Flaharty's past works "Mythology of Angels" and "Worshipping Sun" addressed similar themes, but never so many at a multitude of levels. She's abetted in this endeavor by Victoria Nalani Kneubuhl's written passages, recited near the beginning and end of the piece, which invite us to imagine what could be achieved and reclaimed with a shift in desires and priorities. Having lost the garden, Flaharty suggests the aim is to find our way back, or at least stop losing more of our forests and oceans.

In many segments, "Destiny" resembles a disjointed and nonsensical dream, reflecting knowledge buried within the subconscious, inaccessible until we awaken our intuitive powers.

Like a dream, there are two to four clusters of characters flitting on and off stage during several numbers, which makes it difficult to keep up with all the elements of the story; it's impossible if you're seated behind someone with a big head.

Throughout the work, female dancers display sensuous, fluid moves contrasting with the men's rigid, angular and staccato steps.
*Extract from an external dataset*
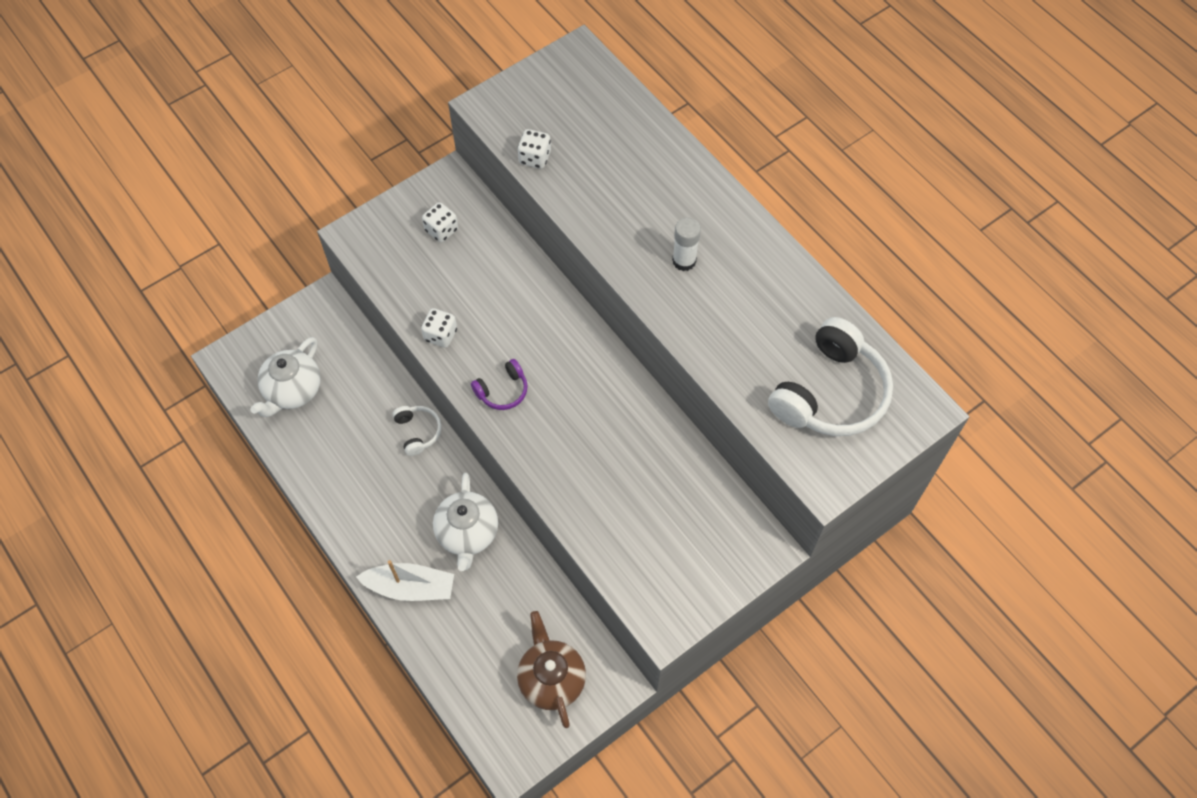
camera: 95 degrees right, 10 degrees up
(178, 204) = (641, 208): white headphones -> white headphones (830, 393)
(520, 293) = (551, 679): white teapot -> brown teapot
Flaharty all but abandons the organic movements of butoh in favor of the crisp athleticism of modern dance.

A batch of apples is loosed in the garden, then along comes the devil (Sami L.A. Akuna), and mayhem ensues. Men in priestly white garb struggle to contain the free-spirited temptresses, eventually walking them off the stage on all fours, grasping their hair like leashes.

Even so, the viewer is led to feel compassion for men, as they are compelled to dance in circles, repeating the same moves that lead them nowhere, until, in a role reversal, emancipated women in apple-red James Bond-style vinyl minidresses and thigh-high boots wield arms against them.

In a clever use of video by Mark Kadota and Sergio Goes, images are projected onto a gauzy scrim with dancers in the background, for a 3-D effect that allows goddesses on screen to watch over and interact with the dancers on stage. The effect is stunning.

In two comic bits meant to break the tension, Maile Baran portrays Nirvana as a 1-900 number charlatan who sets her sights on late-night TV watchers in need of a quick fix of enlightenment, and Akuna, a vision in a red feather boa, returns in a monologue as a makeup-wearing, yoga-practicing, Vegan-eating, massage-seeking New Age convert who envisions a day when women are treated as men's equals, and men can still be men if they hold no power or wealth.

Though in the works long before Sept. 11, "Destiny" takes a strong anti-violence stance, with a mantra that reads, "Violence is a descending spiral," and its ultimate weakness is that it begets hate, the thing it seeks to destroy. In the end, humankind chooses its own destiny, though Flaharty seduces the audience with the notion that we could embrace the planet and each other as golden bodhisattvas. Her finale drew a standing ovation.

At times the message seems redundant, but it is lost on many who run our largest institutions. With this work, IONA has proved itself worthy of the international stage. Let's hope its first stop is Washington, D.C.